The season of falling temperatures and heavy snow is upon us, creating the ideal environment for winter lawn disease and damage to invade your yard. During the winter months, your lawn is more prone to soil dryness, stunted growth, discoloration, and pests. Your yard also isn't receiving the continuous care and maintenance it receives during the spring or summer. However, knowing what conditions your yard may endure throughout the winter can help you spot and treat issues accordingly.

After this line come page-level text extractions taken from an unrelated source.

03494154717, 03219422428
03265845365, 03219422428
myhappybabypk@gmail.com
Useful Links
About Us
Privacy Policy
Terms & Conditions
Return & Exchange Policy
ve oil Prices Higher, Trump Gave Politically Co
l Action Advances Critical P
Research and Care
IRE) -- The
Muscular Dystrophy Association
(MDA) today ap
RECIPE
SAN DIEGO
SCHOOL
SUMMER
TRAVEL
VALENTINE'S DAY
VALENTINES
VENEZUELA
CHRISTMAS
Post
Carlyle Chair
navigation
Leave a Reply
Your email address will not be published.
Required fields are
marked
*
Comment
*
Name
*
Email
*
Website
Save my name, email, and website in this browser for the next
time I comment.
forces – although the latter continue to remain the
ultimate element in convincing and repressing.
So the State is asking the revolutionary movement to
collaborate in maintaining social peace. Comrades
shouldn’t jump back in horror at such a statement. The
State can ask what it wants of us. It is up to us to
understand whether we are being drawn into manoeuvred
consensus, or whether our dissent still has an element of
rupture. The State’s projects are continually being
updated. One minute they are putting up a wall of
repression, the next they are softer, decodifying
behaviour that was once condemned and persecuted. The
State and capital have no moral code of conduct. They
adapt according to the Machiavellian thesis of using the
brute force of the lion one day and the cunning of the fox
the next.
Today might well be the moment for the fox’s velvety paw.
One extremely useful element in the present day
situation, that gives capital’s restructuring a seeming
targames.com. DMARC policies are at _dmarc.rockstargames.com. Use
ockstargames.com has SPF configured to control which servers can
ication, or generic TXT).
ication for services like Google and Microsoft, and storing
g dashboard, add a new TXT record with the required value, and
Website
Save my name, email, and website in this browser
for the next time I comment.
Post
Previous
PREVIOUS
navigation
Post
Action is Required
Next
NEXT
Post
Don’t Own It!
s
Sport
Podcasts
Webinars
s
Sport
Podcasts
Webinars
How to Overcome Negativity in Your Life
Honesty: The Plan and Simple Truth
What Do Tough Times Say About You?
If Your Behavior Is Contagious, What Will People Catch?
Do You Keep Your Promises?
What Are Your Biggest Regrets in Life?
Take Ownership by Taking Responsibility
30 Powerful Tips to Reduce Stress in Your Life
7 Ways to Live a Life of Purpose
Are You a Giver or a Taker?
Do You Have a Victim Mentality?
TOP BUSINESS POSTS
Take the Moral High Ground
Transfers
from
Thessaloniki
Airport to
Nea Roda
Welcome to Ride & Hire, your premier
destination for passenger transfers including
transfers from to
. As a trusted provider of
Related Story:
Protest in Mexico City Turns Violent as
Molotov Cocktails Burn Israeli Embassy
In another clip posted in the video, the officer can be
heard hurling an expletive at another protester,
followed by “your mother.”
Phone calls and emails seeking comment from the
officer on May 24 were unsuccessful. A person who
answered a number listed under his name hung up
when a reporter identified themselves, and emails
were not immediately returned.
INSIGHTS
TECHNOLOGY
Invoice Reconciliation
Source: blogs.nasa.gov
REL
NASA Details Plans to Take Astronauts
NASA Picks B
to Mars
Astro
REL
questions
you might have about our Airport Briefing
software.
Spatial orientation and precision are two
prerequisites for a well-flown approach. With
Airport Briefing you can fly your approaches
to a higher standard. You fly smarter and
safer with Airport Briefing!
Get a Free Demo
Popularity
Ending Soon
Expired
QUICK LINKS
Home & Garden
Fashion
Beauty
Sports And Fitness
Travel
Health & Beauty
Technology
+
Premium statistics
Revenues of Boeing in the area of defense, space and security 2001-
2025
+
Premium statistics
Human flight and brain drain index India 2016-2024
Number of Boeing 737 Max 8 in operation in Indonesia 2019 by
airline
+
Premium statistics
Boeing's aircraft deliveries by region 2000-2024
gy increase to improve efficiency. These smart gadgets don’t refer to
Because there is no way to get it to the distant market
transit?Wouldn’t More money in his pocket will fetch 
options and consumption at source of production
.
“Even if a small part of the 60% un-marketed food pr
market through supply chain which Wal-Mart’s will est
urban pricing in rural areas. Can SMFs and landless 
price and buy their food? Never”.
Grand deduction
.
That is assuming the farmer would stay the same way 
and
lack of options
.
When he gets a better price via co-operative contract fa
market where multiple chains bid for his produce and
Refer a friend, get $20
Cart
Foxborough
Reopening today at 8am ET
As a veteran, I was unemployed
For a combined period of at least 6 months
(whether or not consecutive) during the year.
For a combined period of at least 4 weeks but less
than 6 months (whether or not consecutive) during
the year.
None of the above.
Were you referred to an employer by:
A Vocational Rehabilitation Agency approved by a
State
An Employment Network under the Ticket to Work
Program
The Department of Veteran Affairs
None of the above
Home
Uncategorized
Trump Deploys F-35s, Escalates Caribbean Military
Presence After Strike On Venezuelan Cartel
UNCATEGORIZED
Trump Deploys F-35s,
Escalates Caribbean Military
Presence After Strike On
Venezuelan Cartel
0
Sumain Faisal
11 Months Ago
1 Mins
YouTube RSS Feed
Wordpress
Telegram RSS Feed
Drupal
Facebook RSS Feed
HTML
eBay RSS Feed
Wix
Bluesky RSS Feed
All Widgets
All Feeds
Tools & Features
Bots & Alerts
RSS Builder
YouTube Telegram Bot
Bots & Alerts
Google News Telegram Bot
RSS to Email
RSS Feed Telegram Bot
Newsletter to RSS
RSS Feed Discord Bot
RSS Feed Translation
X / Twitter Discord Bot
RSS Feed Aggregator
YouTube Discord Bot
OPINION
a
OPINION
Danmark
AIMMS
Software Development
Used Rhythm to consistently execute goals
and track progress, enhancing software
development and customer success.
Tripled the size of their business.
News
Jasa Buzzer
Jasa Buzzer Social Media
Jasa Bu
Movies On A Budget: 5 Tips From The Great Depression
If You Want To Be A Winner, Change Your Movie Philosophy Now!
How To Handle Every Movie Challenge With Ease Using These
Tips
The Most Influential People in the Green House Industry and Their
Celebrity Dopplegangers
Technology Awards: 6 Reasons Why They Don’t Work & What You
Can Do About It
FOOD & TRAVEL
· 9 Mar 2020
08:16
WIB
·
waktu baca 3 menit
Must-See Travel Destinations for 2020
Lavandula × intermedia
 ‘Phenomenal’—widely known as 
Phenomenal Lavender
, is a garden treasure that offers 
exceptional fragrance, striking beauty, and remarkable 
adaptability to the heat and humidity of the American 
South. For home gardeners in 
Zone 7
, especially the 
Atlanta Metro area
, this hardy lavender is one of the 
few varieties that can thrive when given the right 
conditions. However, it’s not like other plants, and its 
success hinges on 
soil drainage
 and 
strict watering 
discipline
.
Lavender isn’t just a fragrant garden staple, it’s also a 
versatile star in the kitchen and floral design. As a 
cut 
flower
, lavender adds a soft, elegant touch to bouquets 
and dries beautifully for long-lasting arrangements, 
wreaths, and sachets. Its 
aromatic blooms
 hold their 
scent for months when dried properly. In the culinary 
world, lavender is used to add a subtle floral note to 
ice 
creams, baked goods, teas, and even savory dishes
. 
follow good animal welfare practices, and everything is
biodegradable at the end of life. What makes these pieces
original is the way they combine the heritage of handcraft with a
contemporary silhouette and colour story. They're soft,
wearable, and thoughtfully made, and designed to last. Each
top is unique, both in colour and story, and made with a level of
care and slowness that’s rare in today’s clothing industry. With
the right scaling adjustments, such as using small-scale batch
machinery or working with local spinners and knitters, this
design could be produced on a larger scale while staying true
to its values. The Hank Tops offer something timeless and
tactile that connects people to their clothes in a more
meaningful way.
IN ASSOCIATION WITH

Prepare for all that winter brings with these tips on how to control and prevent winter lawn damage.

Snow Mold

While most individuals aren't unaware their lawns have snow mold until snow melts away in the spring, it is preventable. One way you can do this is by cutting your lawn short before the ground freezes. This lawn fungus thrives in cold, damp conditions, so you should also remove leaves and other debris from your lawn to keep snow mold from spreading.

Plant Damage

Winter weather conditions are often unpredictable and can bring upon bitter temperatures and layers of ice - in addition to snowfall. If you live in an area that experiences such conditions, protect plants, trees, and shrubbery by creating barriers around them. This is often done with burlap and plastic screens that reduce impact from snow, wind, and, ice, and the damage they could potentially cause. If plants do experience breakage from snow or ice storms, prune as needed to prevent any additional damage. You should also remove tree limbs that fall on your lawn to keep grass from becoming matted. However, if the limb is too large to remove on your own, call for professional help.

Salt

For many, snow removal is an inevitable yard cleanup task individuals face each year. And often, rock salt is used to help break down ice and snow more efficiently. Even though salt provides its benefits to snow removal, it can also cause damage to nearby plants and landscape that could absorb the chemicals. Place reflector stakes around these areas to help you be more strategic of where salt is being distributed to keep plants healthy.